[Start of Attachment]

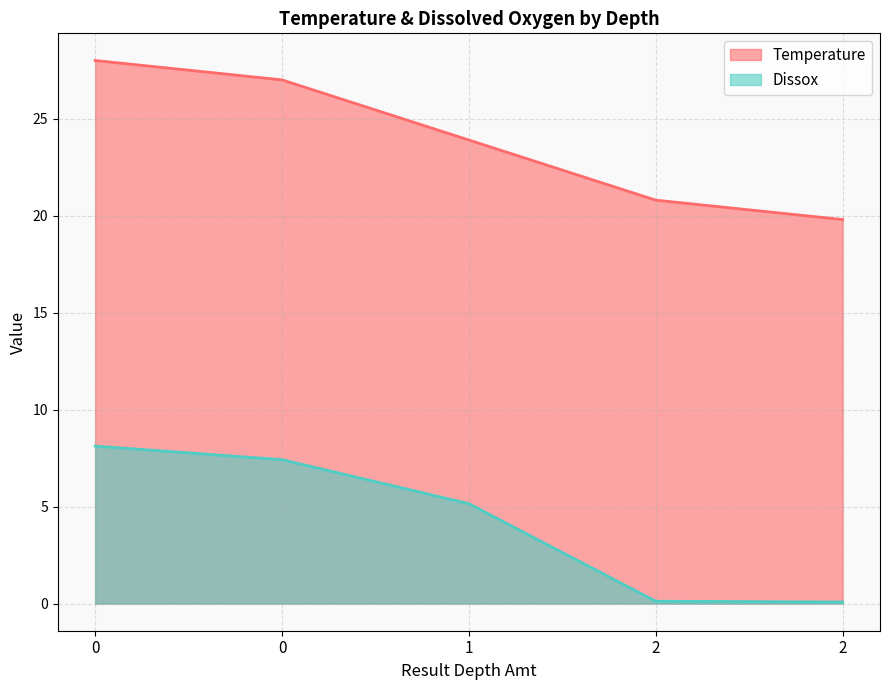

What is the sum of all Dissox values?

20.9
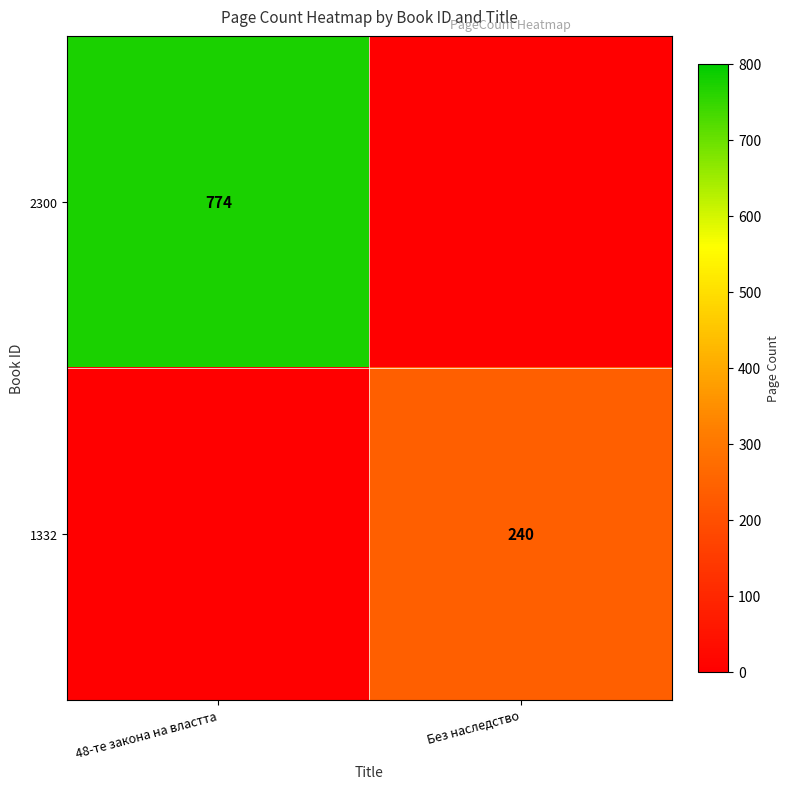

What is the spread (max minus min) of values at Без наследство?

240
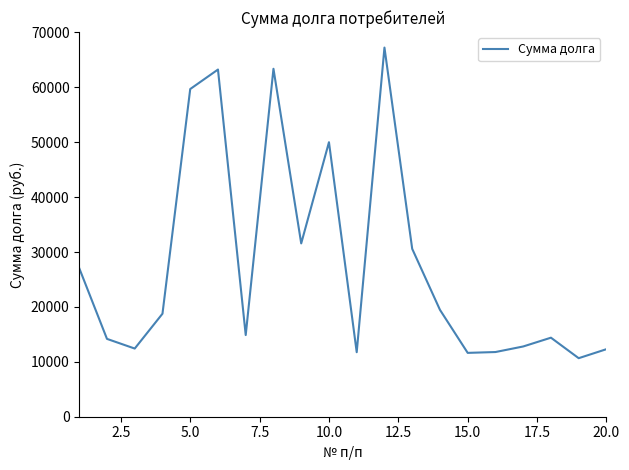

What is the smallest value displayed?

10662.0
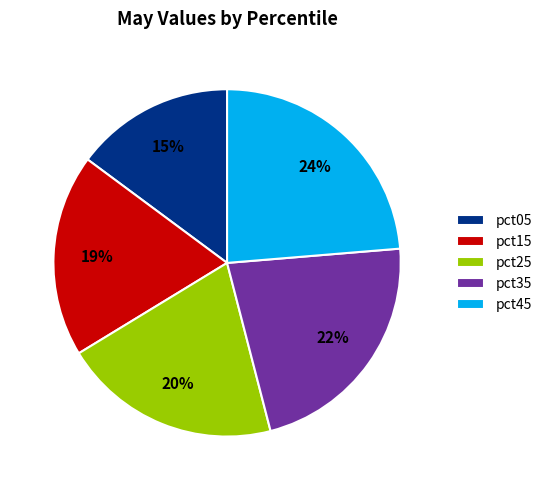

How many segments does this pie chart have?

5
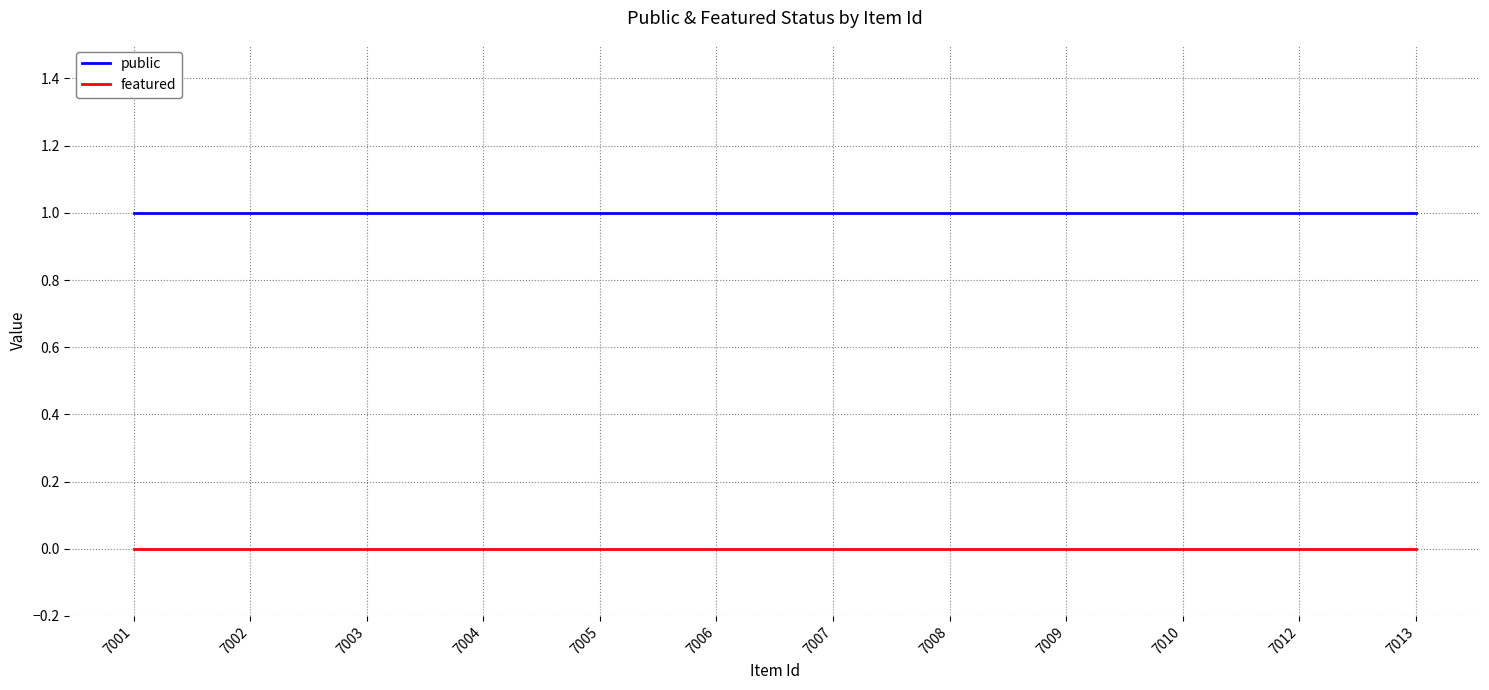

Rank the series at 7004 from lowest to highest value.

featured, public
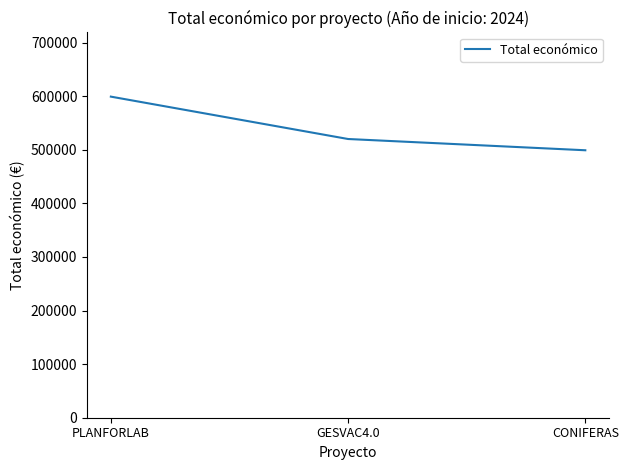

What is the sum of all values?

1618255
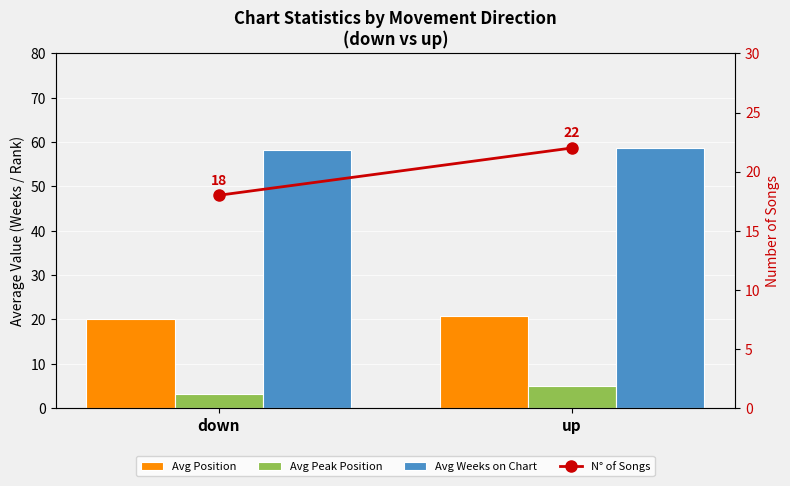

What is the minimum value for Avg Weeks on Chart?

58.2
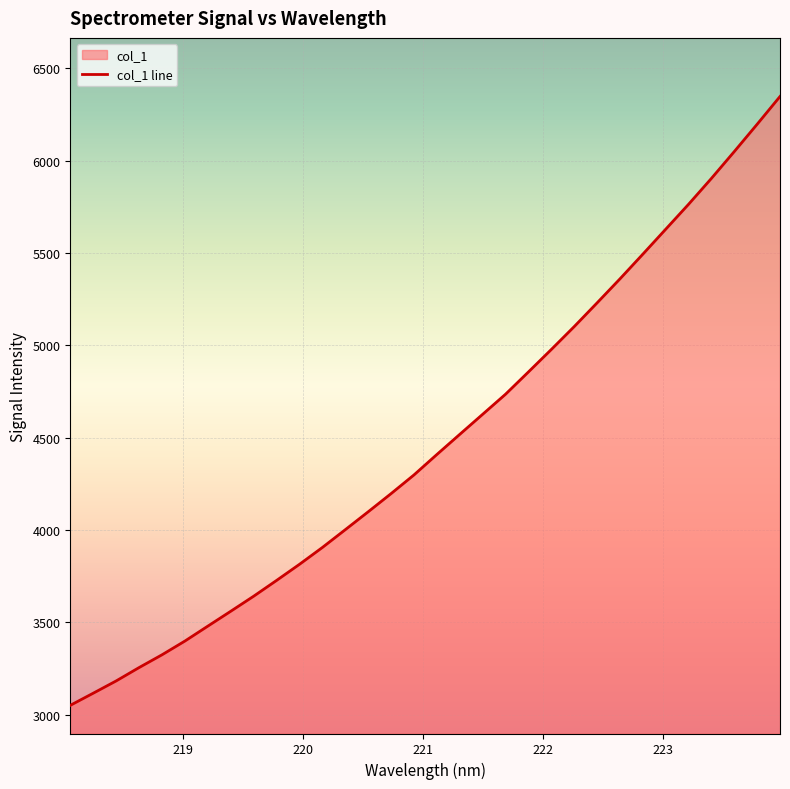

What is the value of the 5th point from the left?

3323.2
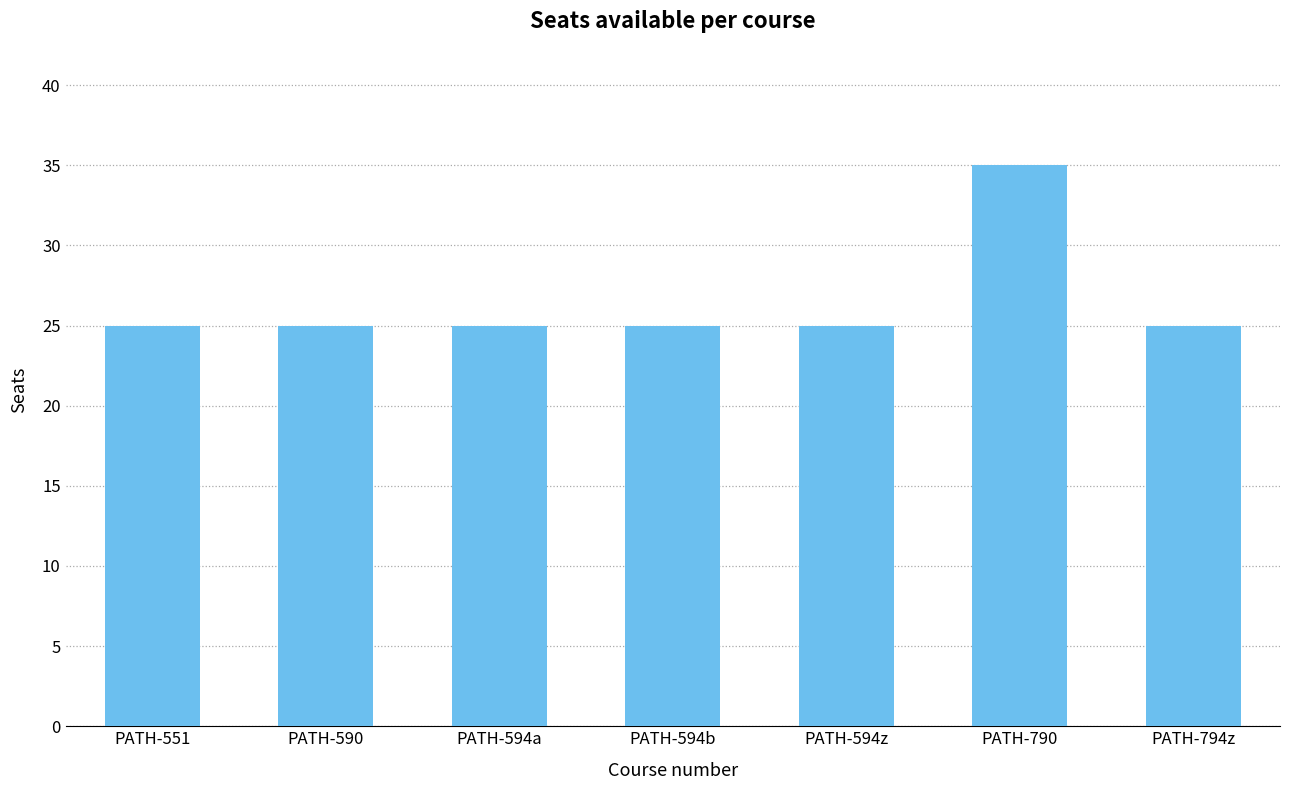

True or false: the data shows 35 at PATH-790.

True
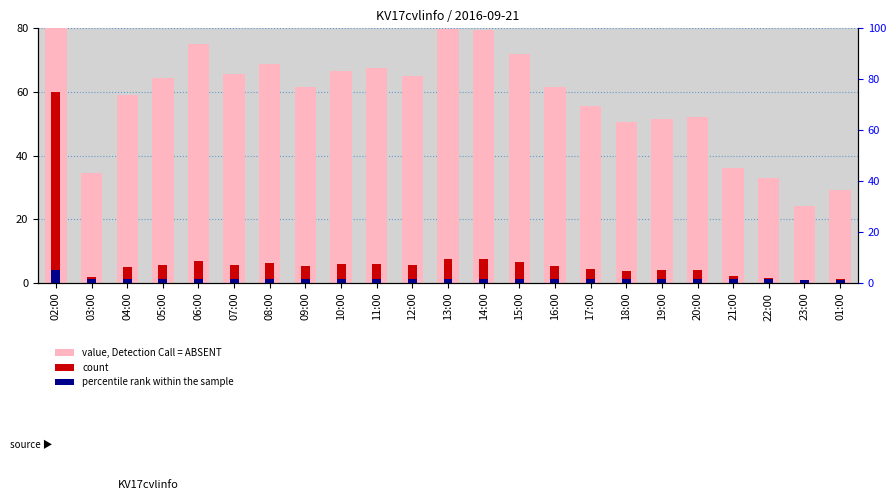

What position from the right is 04:00?

21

[End of Attachment]

▸ To do: Write out every line of the records above word for word, leaving out the pictures.

▸ Finished task:
What is the sum of all Dissox values?

20.9

What is the spread (max minus min) of values at Без наследство?

240

What is the smallest value displayed?

10662.0

How many segments does this pie chart have?

5

Rank the series at 7004 from lowest to highest value.

featured, public

What is the sum of all values?

1618255

What is the minimum value for Avg Weeks on Chart?

58.2

What is the value of the 5th point from the left?

3323.2

True or false: the data shows 35 at PATH-790.

True

What position from the right is 04:00?

21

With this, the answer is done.